(Dataset extract)

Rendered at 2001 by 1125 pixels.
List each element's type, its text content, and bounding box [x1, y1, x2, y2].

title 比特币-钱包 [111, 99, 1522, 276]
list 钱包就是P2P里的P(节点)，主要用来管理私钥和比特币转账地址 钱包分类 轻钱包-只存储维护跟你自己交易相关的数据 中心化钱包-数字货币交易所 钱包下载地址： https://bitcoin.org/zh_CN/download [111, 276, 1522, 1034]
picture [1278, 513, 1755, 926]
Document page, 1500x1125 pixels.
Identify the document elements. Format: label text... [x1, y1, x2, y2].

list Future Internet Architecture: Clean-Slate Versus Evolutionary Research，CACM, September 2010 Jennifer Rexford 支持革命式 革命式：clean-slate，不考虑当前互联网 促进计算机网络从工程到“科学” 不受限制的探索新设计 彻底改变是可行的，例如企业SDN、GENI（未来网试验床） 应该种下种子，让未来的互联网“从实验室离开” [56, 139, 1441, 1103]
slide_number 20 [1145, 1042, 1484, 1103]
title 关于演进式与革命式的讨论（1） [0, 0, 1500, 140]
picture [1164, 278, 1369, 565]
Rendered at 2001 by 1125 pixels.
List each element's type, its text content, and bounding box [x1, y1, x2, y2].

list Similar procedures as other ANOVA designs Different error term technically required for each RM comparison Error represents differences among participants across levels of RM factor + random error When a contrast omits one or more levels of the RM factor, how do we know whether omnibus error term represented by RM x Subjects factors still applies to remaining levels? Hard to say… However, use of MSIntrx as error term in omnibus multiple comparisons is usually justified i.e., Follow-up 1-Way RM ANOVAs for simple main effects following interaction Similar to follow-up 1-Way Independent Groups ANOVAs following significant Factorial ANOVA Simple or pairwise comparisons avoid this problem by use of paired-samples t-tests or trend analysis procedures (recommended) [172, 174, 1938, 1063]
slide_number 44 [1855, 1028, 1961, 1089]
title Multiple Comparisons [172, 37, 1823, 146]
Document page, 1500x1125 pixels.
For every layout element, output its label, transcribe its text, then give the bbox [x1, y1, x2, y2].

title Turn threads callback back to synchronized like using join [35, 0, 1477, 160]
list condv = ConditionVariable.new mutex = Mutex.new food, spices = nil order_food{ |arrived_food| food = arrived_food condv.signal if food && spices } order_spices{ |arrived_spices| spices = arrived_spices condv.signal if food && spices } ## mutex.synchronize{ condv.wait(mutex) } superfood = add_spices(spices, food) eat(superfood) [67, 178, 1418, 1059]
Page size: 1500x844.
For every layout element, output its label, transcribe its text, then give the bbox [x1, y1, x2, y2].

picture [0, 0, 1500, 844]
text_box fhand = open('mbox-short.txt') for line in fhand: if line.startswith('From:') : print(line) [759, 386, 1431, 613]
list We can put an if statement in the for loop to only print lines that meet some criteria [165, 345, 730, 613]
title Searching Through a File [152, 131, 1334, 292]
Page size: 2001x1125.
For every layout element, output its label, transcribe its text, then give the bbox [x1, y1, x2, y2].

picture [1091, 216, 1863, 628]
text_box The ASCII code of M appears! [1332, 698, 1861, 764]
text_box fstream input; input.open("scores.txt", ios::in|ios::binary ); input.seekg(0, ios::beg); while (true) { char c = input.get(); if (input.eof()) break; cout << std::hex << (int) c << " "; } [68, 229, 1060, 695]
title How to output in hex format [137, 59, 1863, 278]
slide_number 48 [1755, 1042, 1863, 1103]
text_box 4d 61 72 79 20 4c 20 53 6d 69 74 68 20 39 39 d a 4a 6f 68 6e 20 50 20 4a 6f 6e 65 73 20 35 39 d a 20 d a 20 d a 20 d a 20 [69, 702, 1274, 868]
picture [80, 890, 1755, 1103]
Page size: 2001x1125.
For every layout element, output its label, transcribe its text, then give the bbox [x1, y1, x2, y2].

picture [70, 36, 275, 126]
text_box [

(End Dataset extract)

Task requirements
Reproduce the listing exactly, leaving nothing out.

Answer space
Rendered at 2001 by 1125 pixels.
List each element's type, its text content, and bounding box [x1, y1, x2, y2].

title 比特币-钱包 [111, 99, 1522, 276]
list 钱包就是P2P里的P(节点)，主要用来管理私钥和比特币转账地址 钱包分类 轻钱包-只存储维护跟你自己交易相关的数据 中心化钱包-数字货币交易所 钱包下载地址： https://bitcoin.org/zh_CN/download [111, 276, 1522, 1034]
picture [1278, 513, 1755, 926]
Document page, 1500x1125 pixels.
Identify the document elements. Format: label text... [x1, y1, x2, y2].

list Future Internet Architecture: Clean-Slate Versus Evolutionary Research，CACM, September 2010 Jennifer Rexford 支持革命式 革命式：clean-slate，不考虑当前互联网 促进计算机网络从工程到“科学” 不受限制的探索新设计 彻底改变是可行的，例如企业SDN、GENI（未来网试验床） 应该种下种子，让未来的互联网“从实验室离开” [56, 139, 1441, 1103]
slide_number 20 [1145, 1042, 1484, 1103]
title 关于演进式与革命式的讨论（1） [0, 0, 1500, 140]
picture [1164, 278, 1369, 565]
Rendered at 2001 by 1125 pixels.
List each element's type, its text content, and bounding box [x1, y1, x2, y2].

list Similar procedures as other ANOVA designs Different error term technically required for each RM comparison Error represents differences among participants across levels of RM factor + random error When a contrast omits one or more levels of the RM factor, how do we know whether omnibus error term represented by RM x Subjects factors still applies to remaining levels? Hard to say… However, use of MSIntrx as error term in omnibus multiple comparisons is usually justified i.e., Follow-up 1-Way RM ANOVAs for simple main effects following interaction Similar to follow-up 1-Way Independent Groups ANOVAs following significant Factorial ANOVA Simple or pairwise comparisons avoid this problem by use of paired-samples t-tests or trend analysis procedures (recommended) [172, 174, 1938, 1063]
slide_number 44 [1855, 1028, 1961, 1089]
title Multiple Comparisons [172, 37, 1823, 146]
Document page, 1500x1125 pixels.
For every layout element, output its label, transcribe its text, then give the bbox [x1, y1, x2, y2].

title Turn threads callback back to synchronized like using join [35, 0, 1477, 160]
list condv = ConditionVariable.new mutex = Mutex.new food, spices = nil order_food{ |arrived_food| food = arrived_food condv.signal if food && spices } order_spices{ |arrived_spices| spices = arrived_spices condv.signal if food && spices } ## mutex.synchronize{ condv.wait(mutex) } superfood = add_spices(spices, food) eat(superfood) [67, 178, 1418, 1059]
Page size: 1500x844.
For every layout element, output its label, transcribe its text, then give the bbox [x1, y1, x2, y2].

picture [0, 0, 1500, 844]
text_box fhand = open('mbox-short.txt') for line in fhand: if line.startswith('From:') : print(line) [759, 386, 1431, 613]
list We can put an if statement in the for loop to only print lines that meet some criteria [165, 345, 730, 613]
title Searching Through a File [152, 131, 1334, 292]
Page size: 2001x1125.
For every layout element, output its label, transcribe its text, then give the bbox [x1, y1, x2, y2].

picture [1091, 216, 1863, 628]
text_box The ASCII code of M appears! [1332, 698, 1861, 764]
text_box fstream input; input.open("scores.txt", ios::in|ios::binary ); input.seekg(0, ios::beg); while (true) { char c = input.get(); if (input.eof()) break; cout << std::hex << (int) c << " "; } [68, 229, 1060, 695]
title How to output in hex format [137, 59, 1863, 278]
slide_number 48 [1755, 1042, 1863, 1103]
text_box 4d 61 72 79 20 4c 20 53 6d 69 74 68 20 39 39 d a 4a 6f 68 6e 20 50 20 4a 6f 6e 65 73 20 35 39 d a 20 d a 20 d a 20 d a 20 [69, 702, 1274, 868]
picture [80, 890, 1755, 1103]
Page size: 2001x1125.
For every layout element, output its label, transcribe its text, then give the bbox [x1, y1, x2, y2].

picture [70, 36, 275, 126]
text_box [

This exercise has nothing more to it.